The first real thaw in the crisis occurred on Friday afternoon, October 26, when John Scali, diplomatic correspondent of the American Broadcasting Company, received a call from Aleksandr S. Fomin, an official of the Soviet embassy who was also a colonel in the Soviet State Security Committee (KGB) and a personal friend of Khrushchev. At lunch, Fomin proposed a settlement of the crisis and asked Scali if he could find out from contacts in the Department of State if it would be acceptable. The missile bases in Cuba, Fomin said, would be dismantled and the Soviet Union would promise not to ship any more offensive missiles in exchange for a U.S. pledge not to invade Cuba. Scali immediately took this proposal to Rusk, who felt it was legitimate. At the same time, a personal letter from Khrushchev confirmed Fomin’s offer, but it also reminded Kennedy that the Soviet Union’s actions were simply a response to his provocative measures toward Castro’s government.

Editorial cartoon published during the crisis showing Soviet premier Nikita Khrushchev blaming the United States for threatening world peace, as he tows an armada of Soviet weapons intended to threaten the United States. (Library of Congress)

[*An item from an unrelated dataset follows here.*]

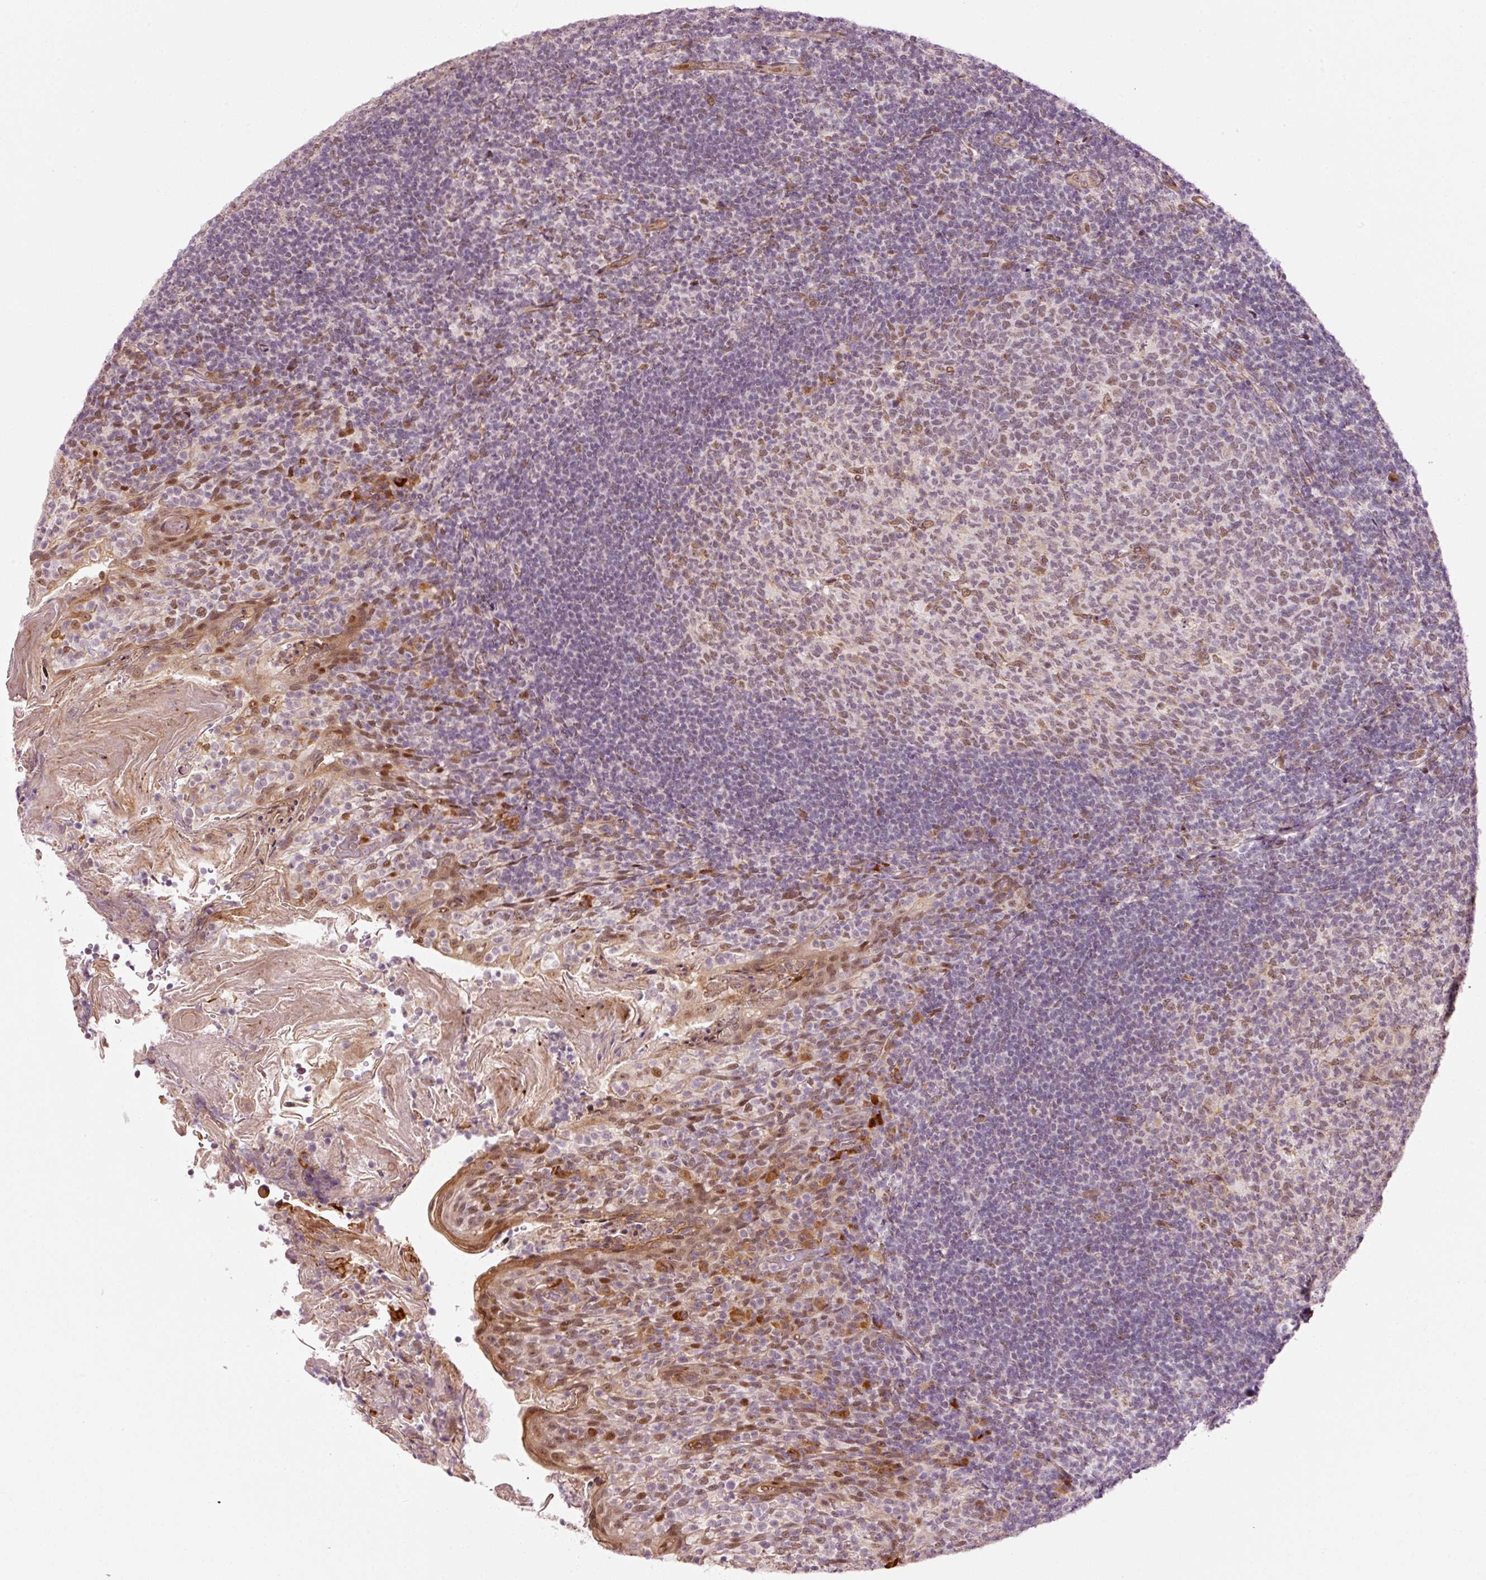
{"staining": {"intensity": "weak", "quantity": "25%-75%", "location": "nuclear"}, "tissue": "tonsil", "cell_type": "Germinal center cells", "image_type": "normal", "snomed": [{"axis": "morphology", "description": "Normal tissue, NOS"}, {"axis": "topography", "description": "Tonsil"}], "caption": "Germinal center cells demonstrate weak nuclear staining in approximately 25%-75% of cells in benign tonsil.", "gene": "ANKRD20A1", "patient": {"sex": "female", "age": 10}}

The next day, the situation deteriorated when Khrushchev seemed to change the proposal markedly when he demanded that the United States abandon its missile bases in Turkey. This angered Kennedy. Despite the fact that the missiles in Turkey were of little strategic value, he felt that U.S. credibility was at stake. Several members of Ex Comm, including U.S. ambassador to the Soviet Union W. Averell Harriman, suggested that this provided Khrushchev with a face-saving alternative. The president and his advisers decided to proceed on the basis of the meetings with Fomin and to ignore Khrushchev’s demand, but at the same time, Kennedy sent his brother, Attorney General Robert Kennedy, to meet with Soviet ambassador Dobrynin and secretly agree to remove the missiles in Turkey if the Cuban crisis were resolved peacefully.

Other news also threatened the peace. The afternoon of October 27, a U.S. U-2 strayed over Soviet air space; it managed to return home safely, but Kennedy feared that the Soviets would view this as the first step in a preemptive strike. On the same day, another U-2 was shot down over Cuba, and as a result, most members of Ex Comm believed that a nuclear exchange was imminent.



Soviets Back Down

On the morning of Sunday, October 28, Moscow radio carried an announcement that had come from Khrushchev: “In order to eliminate as rapidly as possible the conflict which endangers the cause of peace … the Soviet Government … has given a new order to dismantle the arms which you have described as offensive, and to crate and return them to the Soviet Union.” The Cuban missile crisis had passed, and a nuclear holocaust had been averted. The United States removed the missiles from Turkey in 1963, both nations installed a nuclear hotline between Washington, D.C., and Moscow to prevent future misunderstandings over nuclear war, and both nations began to explore talks to curtail the nuclear arms race.